Jack of all prey

Jack of all prey

If you think plants can't be "hardcore," then you don't fully appreciate the power of the cactus. Generally leafless and visually stoic, these fleshy-stemmed members of the Cactaceae family can withstand the hottest, most arid regions throughout the Americas, distinguishing them among the toughest organisms on the planet. So it's only fitting that WWE.com plants firmly as its No. 5 Wildest Superstar none other than Cactus Jack, a glutton for punishment who flourished inside sports-entertainment's cruelest, most violent surroundings.

Before assuming the multiple personae of the masked maniac Mankind, tie-dyed tough guy Dude Love, or just Mrs. Foley's little boy Mick, Cactus Jack was born from the bone-dry climate of Truth or Consequences, N.M. He was unkempt by traditional ring garb standards—think more Oscar the Grouch than Oscar de la Renta—and not your prototypical sports-entertainment athlete by way of physique or mat skills. However, this frizzy-haired, gap-toothed wild man stored pain and suffering like a spiky xerophyte hoarding precious water in a desert. In truth, he seemed to thrive on a good beating, even when it came from the hardened hands of Vader, Sabu, Terry Funk or Triple H.

If you pricked him hard enough, Cactus Jack was sure to bleed…though wounding this Superstar ultimately made him more hazardous for your health. Over the years, he has collected more stitches than a truckload of baseballs; gushed enough blood to fill a swimming pool; felt his teeth knocked out…through his nose; and even had two-thirds of his right ear torn off by overly tightened ring ropes. Yet the physical mutilation that would reduce other men to uncontrollable weeping seemed only to fuel his frenzied state of mind. In fact, once given the choice to reattach his severed ear or team with Kevin Sullivan to compete for WCW's World Tag Team Championship, Jack chose the latter, and won the championship for his troubles. (In retrospect, it's possible that he only heard half his options.)

Whether inside the squared circle, atop a steel cage or just about anywhere else he could point his "finger-pistols" and shout "Bang! Bang!" at you, Cactus Jack's blood-soaked name became the red stuff of hardcore legend—which made it all the more reason for you not to trigger his landmine-sensitive temper. Telltale signs that you had done so included his voice going hoarse, like he had swallowed grated pieces of glass, and ranting hysterically at the very mention of your name. If he started pulling out his hair or smacking his head, angry Jack quickly became a very mean boy, and you were destined to meet some of his closest friends head-on: steel chairs, flame-engulfed tables, thumbtacks, barbed-wire baseball bats or the occasional C4 explosive.
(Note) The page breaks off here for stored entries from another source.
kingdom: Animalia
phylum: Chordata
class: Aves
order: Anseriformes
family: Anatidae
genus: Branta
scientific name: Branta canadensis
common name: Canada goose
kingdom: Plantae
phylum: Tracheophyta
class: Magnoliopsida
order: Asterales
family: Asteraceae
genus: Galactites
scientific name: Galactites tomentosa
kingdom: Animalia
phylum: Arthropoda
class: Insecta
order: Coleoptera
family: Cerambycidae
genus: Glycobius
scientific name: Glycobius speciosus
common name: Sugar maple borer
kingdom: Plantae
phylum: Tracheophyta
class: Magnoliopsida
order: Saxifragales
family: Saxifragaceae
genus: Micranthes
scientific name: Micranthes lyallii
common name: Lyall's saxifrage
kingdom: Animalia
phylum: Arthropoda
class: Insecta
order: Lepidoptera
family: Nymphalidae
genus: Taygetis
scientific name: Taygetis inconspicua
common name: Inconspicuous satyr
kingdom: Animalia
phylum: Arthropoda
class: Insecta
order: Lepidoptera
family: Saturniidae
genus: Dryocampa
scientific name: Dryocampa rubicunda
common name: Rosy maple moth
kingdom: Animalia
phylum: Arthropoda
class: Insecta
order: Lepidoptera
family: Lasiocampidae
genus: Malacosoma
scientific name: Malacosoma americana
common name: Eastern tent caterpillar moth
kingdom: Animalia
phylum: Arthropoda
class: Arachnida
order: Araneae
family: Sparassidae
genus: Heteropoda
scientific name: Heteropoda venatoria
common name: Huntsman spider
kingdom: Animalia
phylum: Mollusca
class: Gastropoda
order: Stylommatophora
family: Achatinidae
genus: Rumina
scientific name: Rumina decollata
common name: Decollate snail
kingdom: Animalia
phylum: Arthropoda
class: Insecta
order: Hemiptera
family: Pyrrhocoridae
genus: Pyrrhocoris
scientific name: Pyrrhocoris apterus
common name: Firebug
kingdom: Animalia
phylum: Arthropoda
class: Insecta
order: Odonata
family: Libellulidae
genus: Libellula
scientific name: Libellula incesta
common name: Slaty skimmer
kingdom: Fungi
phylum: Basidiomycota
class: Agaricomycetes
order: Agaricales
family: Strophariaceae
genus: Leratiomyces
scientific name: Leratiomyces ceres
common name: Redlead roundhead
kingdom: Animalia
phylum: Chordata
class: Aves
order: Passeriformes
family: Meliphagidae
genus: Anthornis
It's not surprising why both our fans associate the prickly Cactus Jack with the most violent confrontations in sports-entertainment history, or why our Superstars respect his outrageous accomplishments. Granted, Triple H forced him into stipulated retirement after winning their crimson-drenched Hell in a Cell Match at February 2000's No Way Out (highlighted by a frightful fall that sent Jack through the roof of the cage and halfway through the canvas). However, The Game himself would tell you that particular encounter, plus their Royal Rumble Street Fight less than a month earlier, rank among the most hellacious match-ups in his own storied career.

In extreme cases, Jack breaks out the old "Wanted: Dead" T-shirt and unwashed tights to come out of retirement, though why he does so isn't always clear. Some believe that it's because of personal rivalries that occasionally brew between himself and other WWE Superstars. The hardcore legions of fans who love him know better; they know that once Jack steps into the ring, it's another opportunity for him to execute some insane stunt, all in the name of carnage and mayhem.

Still think a cactus can't be hardcore? Then you don't know Cactus, Jack.